Lola le confesó a una amiga que se había casado con Hull porque «sabía contar historias subidas de tono que la hacían reír y era el mejor narrador de cuentos que nunca había conocido». La verdadera razón era de índole más práctica. Contraer matrimonio con Patrick le permitía retirarse de manera respetable de los escenarios de San Francisco, donde no había obtenido el triunfo deseado. El orgulloso esposo se pavoneaba frente a sus amigos de haberse casado con la mujer más deseada de Europa. Le divertía la aventura de acompañar a Lola en su gira americana y de paso escribir algunos artículos para su periódico.

Cuando se conoció la noticia de su boda, algunos medios dudaron sobre cuánto duraría esa unión y circularon chistes acerca de la mala reputación de la novia. El Shasta Courier, que nunca apoyó a la artista, fue el más irrespetuoso al referirse a ella como «la célebre actriz de “virtud” intachable». Tras despedirse de amigos y autoridades, la pareja subió al vapor New World, que remontaba el angosto río en dirección a Sacramento. «Mi amada condesa, este es el preludio de la maravillosa vida de aventuras y privaciones que nos aguarda», le había dicho Patrick en tono burlón mientras cruzaba el umbral del camarote con ella en brazos.
___
Tareas del ejercicio
1 > ¿Podrías transcribir sin ningún cambio el texto completo sobre la boda de Lola con Patrick Hull?
2 > ¿Puedes reproducir sin cambios solo las líneas de los registros de abajo que van desde la que contiene «Rendered at 1500 by 1125 pixels.» hasta la que contiene «list In a true», ambas incluidas?
___
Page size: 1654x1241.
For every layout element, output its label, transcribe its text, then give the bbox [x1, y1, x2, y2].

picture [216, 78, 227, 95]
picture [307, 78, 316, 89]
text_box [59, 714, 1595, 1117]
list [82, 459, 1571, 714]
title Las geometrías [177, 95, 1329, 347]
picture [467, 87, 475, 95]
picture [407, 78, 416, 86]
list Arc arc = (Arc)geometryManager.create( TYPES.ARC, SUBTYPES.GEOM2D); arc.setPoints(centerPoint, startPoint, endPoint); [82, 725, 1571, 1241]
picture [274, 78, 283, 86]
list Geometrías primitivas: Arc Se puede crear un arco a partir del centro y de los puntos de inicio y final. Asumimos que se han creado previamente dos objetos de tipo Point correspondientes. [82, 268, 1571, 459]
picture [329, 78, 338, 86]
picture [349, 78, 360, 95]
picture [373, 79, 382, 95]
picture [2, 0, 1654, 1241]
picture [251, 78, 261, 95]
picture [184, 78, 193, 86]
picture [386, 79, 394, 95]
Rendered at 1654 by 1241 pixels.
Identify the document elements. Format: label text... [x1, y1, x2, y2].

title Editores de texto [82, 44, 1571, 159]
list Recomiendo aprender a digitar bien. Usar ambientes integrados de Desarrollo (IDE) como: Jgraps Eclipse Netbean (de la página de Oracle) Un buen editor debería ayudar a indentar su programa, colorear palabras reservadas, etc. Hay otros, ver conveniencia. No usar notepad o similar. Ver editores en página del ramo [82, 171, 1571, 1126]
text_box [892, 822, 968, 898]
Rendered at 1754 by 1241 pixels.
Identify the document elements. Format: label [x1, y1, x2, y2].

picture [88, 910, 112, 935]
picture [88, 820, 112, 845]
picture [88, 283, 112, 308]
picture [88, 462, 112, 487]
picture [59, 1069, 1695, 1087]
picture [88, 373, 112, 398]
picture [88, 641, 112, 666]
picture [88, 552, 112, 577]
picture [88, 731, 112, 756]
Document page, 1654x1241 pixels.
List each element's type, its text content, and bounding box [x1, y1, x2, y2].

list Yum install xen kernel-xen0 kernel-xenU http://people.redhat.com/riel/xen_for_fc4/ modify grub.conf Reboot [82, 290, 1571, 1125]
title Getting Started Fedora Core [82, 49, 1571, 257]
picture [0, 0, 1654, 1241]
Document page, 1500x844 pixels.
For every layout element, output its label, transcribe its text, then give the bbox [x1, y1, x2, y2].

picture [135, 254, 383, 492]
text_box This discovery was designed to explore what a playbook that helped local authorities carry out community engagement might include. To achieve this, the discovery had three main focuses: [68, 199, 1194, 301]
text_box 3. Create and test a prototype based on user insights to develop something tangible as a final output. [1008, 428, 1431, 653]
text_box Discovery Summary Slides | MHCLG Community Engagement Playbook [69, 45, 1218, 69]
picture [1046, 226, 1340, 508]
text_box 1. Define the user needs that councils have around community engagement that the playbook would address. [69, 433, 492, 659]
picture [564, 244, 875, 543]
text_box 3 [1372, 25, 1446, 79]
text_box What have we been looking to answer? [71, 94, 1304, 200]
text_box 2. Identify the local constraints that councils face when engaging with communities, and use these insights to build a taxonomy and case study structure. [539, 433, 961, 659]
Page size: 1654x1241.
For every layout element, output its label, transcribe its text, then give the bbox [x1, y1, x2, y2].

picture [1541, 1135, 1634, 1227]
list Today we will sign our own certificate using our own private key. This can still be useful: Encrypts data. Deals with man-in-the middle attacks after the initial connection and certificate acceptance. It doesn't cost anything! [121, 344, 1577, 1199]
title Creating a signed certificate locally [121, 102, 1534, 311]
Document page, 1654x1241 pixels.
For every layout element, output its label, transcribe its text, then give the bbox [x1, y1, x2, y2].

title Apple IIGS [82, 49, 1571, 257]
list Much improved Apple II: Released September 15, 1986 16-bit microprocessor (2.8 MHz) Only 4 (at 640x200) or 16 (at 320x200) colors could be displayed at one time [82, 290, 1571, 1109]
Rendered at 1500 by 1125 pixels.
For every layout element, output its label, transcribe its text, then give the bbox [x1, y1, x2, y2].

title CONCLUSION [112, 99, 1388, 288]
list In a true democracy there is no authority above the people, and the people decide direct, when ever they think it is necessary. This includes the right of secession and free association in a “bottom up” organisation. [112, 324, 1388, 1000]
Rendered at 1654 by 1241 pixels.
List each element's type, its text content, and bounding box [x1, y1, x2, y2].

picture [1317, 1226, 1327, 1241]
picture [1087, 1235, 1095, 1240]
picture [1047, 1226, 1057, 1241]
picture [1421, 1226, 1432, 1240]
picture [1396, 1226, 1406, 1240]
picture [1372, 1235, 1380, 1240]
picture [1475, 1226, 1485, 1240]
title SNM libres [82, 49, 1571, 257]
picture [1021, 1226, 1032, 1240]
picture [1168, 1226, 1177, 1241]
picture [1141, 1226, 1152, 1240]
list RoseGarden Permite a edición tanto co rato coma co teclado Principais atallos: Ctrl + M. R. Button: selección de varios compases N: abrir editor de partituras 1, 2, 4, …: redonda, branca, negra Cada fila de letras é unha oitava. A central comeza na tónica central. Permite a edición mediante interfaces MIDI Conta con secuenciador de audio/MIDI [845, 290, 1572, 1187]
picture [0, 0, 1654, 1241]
___
Soluciones por tarea
1 >
Lola le confesó a una amiga que se había casado con Hull porque «sabía contar historias subidas de tono que la hacían reír y era el mejor narrador de cuentos que nunca había conocido». La verdadera razón era de índole más práctica. Contraer matrimonio con Patrick le permitía retirarse de manera respetable de los escenarios de San Francisco, donde no había obtenido el triunfo deseado. El orgulloso esposo se pavoneaba frente a sus amigos de haberse casado con la mujer más deseada de Europa. Le divertía la aventura de acompañar a Lola en su gira americana y de paso escribir algunos artículos para su periódico.

Cuando se conoció la noticia de su boda, algunos medios dudaron sobre cuánto duraría esa unión y circularon chistes acerca de la mala reputación de la novia. El Shasta Courier, que nunca apoyó a la artista, fue el más irrespetuoso al referirse a ella como «la célebre actriz de “virtud” intachable». Tras despedirse de amigos y autoridades, la pareja subió al vapor New World, que remontaba el angosto río en dirección a Sacramento. «Mi amada condesa, este es el preludio de la maravillosa vida de aventuras y privaciones que nos aguarda», le había dicho Patrick en tono burlón mientras cruzaba el umbral del camarote con ella en brazos.

2 >
Rendered at 1500 by 1125 pixels.
For every layout element, output its label, transcribe its text, then give the bbox [x1, y1, x2, y2].

title CONCLUSION [112, 99, 1388, 288]
list In a true democracy there is no authority above the people, and the people decide direct, when ever they think it is necessary. This includes the right of secession and free association in a “bottom up” organisation. [112, 324, 1388, 1000]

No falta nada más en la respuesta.